The Finance Ministry has reportedly expressed its inability to releases Rs 57 billion for import of furnace oil after the total subsidy for the power sector exceeded Rs 267 billion during the first nine months of the current fiscal year against a total revised subsidy allocation of Rs 291 total for the current fiscal year.
Sources in the Ministry said that a number of meetings had been held on the issue with senior officials of Water and Power and Petroleum Ministries and fiscal constraints faced by the Ministry of Finance had been communicated to them. A senior official said that the Finance Ministry had not received any directives in this regard.
However, he added that a briefing was given to the caretaker Prime Minister by the Ministry of Water and Power with respect to power situation and financial problems faced by the sector. Sources in the Finance Ministry said that the power sector had been asked to improve recoveries because almost all the amount earmarked in the revised budget for power sector had already been used up and there was no fiscal space other than printing notes which would have serious repercussions on budget deficit.
As much as Rs 185 billion had been earmarked in the budget for the power sector for the current fiscal year which was revised upward to Rs 291 billion. So far, the Finance Ministry has released Rs 267 billion to the power sector and there is still three very critical months to go. Sources in the Ministry of Petroleum and Natural Resources also confirmed that the Finance Ministry had formally expressed its inability to provide additional funds to rescue Pakistan State Oil (PSO) from default. If the PSO failed to pay Rs 11 billion on account of letters of credit (L/Cs) payments to international fuel suppliers, it might be forced to default, they added.

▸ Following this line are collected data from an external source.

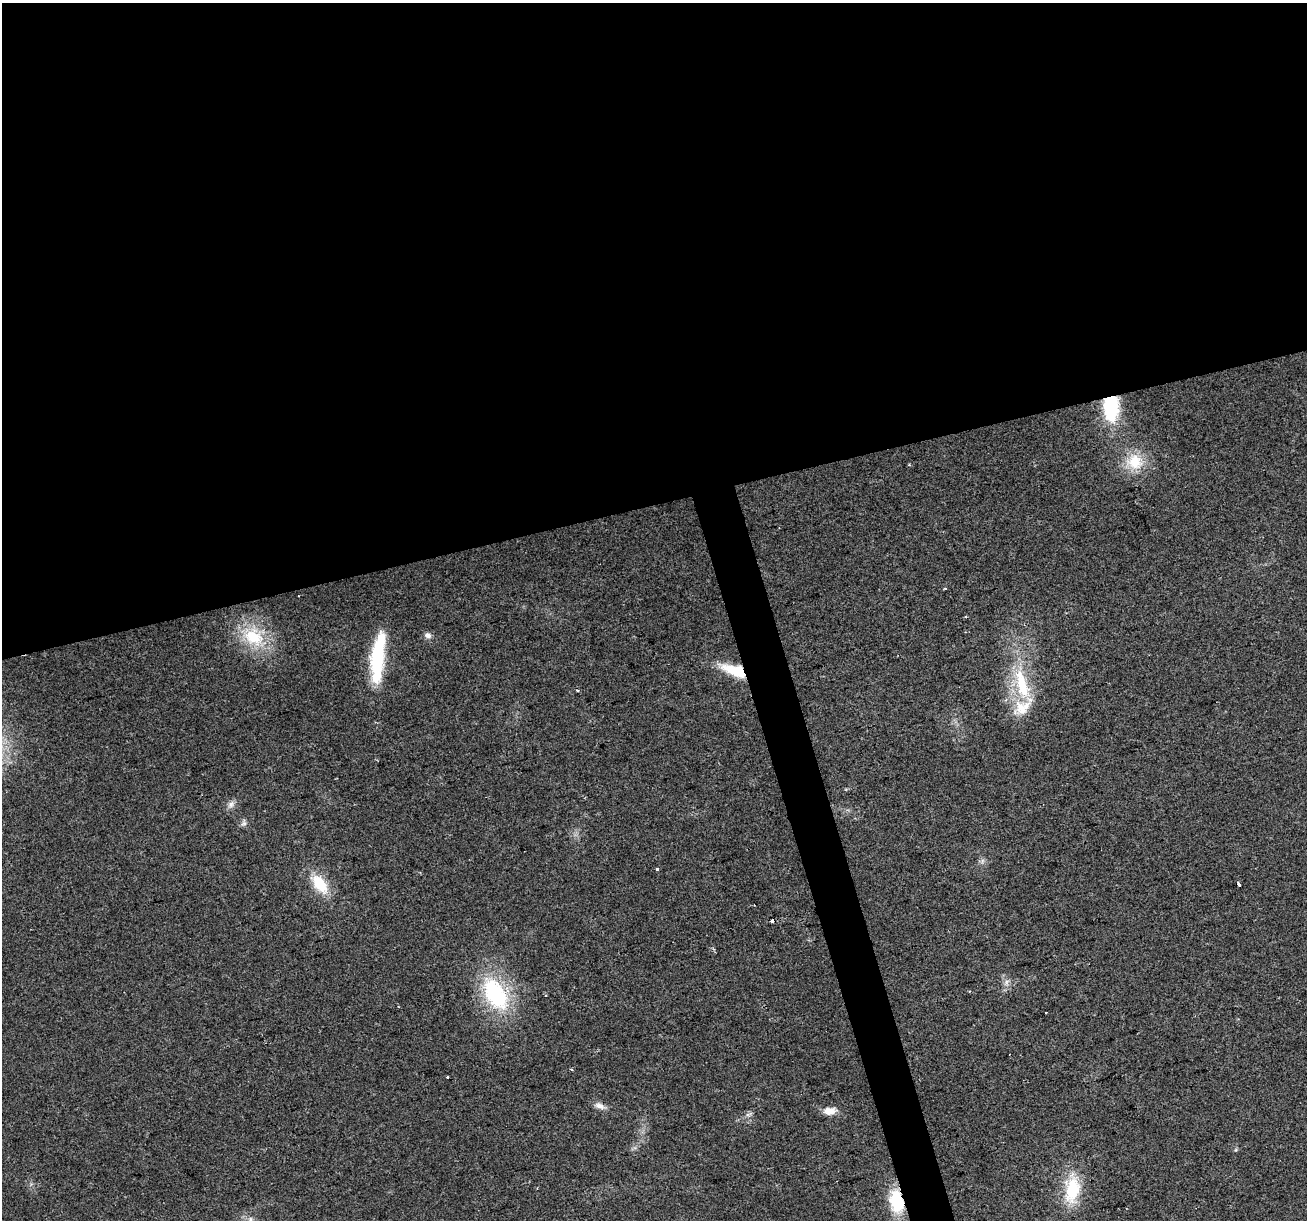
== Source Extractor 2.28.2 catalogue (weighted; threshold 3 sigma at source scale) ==
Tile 2 of 4 x 4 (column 2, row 1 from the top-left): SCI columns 1306-2610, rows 3758-4975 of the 5220 x 5026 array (HDU 1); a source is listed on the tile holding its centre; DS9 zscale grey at full resolution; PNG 1309 x 1222 px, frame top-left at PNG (2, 3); no overlay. Shown black and unused: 43% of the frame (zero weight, under 2 of 3 exposures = <1% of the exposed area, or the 3 px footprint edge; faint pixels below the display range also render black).
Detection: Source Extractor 2.28.2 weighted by HDU 2 'WHT'; one run over the whole footprint, this tile lists its part. Background 0.0564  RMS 0.0086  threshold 0.0389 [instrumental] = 3 sigma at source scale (4.5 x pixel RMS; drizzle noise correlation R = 1.50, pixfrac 1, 0.0396/0.0396 arcsec/px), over >= 5 px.
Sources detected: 30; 4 cosmic-ray / hot-pixel residue — not listed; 2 inside a brighter listed object's ellipse — not listed separately; the other 24 listed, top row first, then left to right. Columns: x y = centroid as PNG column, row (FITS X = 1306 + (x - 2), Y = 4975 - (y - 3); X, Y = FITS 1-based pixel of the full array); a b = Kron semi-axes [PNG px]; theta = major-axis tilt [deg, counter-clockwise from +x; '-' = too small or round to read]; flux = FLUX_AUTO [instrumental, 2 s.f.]
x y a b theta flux
1111 407 25 15 -89 57
1135 462 24 22 -42 27
966 616 3 3 - 1.2
427 635 10 7 -26 3.7
253 637 32 26 -32 44
378 654 54 15 83 59
734 670 31 12 -20 30
1022 685 50 16 -75 49
577 691 4 3 - 0.98
231 804 10 8 43 4.2
244 823 8 5 28 2.4
982 861 7 4 72 1.9
657 869 3 3 - 3.7
320 884 25 14 -54 27
1239 884 4 3 - 3.8
772 921 3 3 - 10
1007 982 8 5 46 2.6
495 994 40 22 -59 85
571 1070 4 3 - 1.1
599 1106 15 8 -23 5.4
829 1111 15 9 3 9.3
1072 1190 34 18 83 40
896 1201 22 13 -78 41
250 1219 7 4 -90 1.6
Overlapping masked pixels (flux is a lower limit): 4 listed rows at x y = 1111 407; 734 670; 772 921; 896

To settle the financial woes of cash strapped PSO, a meeting was held at the Finance Ministry, which was attended by Secretary Finance, Secretary Petroleum, Secretary Water and Power, Managing Director Water and Power Development Authority (Wapda), Managing Director PSO and other relevant officials. "The meeting did not reach a conclusion. If the government does not provide us a letter of comfort, an international default of PSO is sure," sources maintained. "At present, we have only 60,000 tons of furnace oil in stock, sufficient for just five days as PSO is currently supplying 12,000 tons of furnace oil daily to power sector. It is unclear what will happen after five days," an official of PSO said on the condition of anonymity.
The PSO was assured by the Pakistan Electric Power Company Limited (Pepco) that it would be provided Rs 11 billion from collection of electricity bills, but it received only Rs 6.5 billion, the official added. The Ministry of Water and Power wants 16,000 tons of furnace oil supply to power houses on a daily basis to keep the power cuts at the current level, but was unable to arrange the funds for this purpose. "We will witness a serious power crisis in upcoming months of May, June, July and August. PSO is definitely on the verge of international default and if it defaults the country would face serious fuel crisis as well as power crisis," said the official.
The meeting was informed that up to March 31 this year, the Water and Power Development Authority (Wapda) collected only Rs 38 billion on account of electricity bills. The power sector is a leading defaulter of PSO with an estimated amount of Rs 133 billion of which Rs 48.79 billion is owed by Wapda, Rs 56.68 by Hub Power Company (HUBCO), Rs 11.10 billion by Kot Adu Power Company (Kapco), Rs 11.02 billion by Karachi Electricity Supply Corporation (KESC) and Rs 1.15 billion by Independent Power Plants (IPPs) and Rs 4 billion.
Moreover PSO's outstanding dues against National Transmission and Dispatch Company (NTDC) and KESC on account of price differential under GLMP stand at Rs 4 billion. PSO has to pay over Rs 103.48 billion to international fuel suppliers as well as local refineries. On Letters of Credit (L/C) payments, it has to pay Rs 68.3 billion to Kuwait Petroleum Company (KPC) and other international fuel suppliers.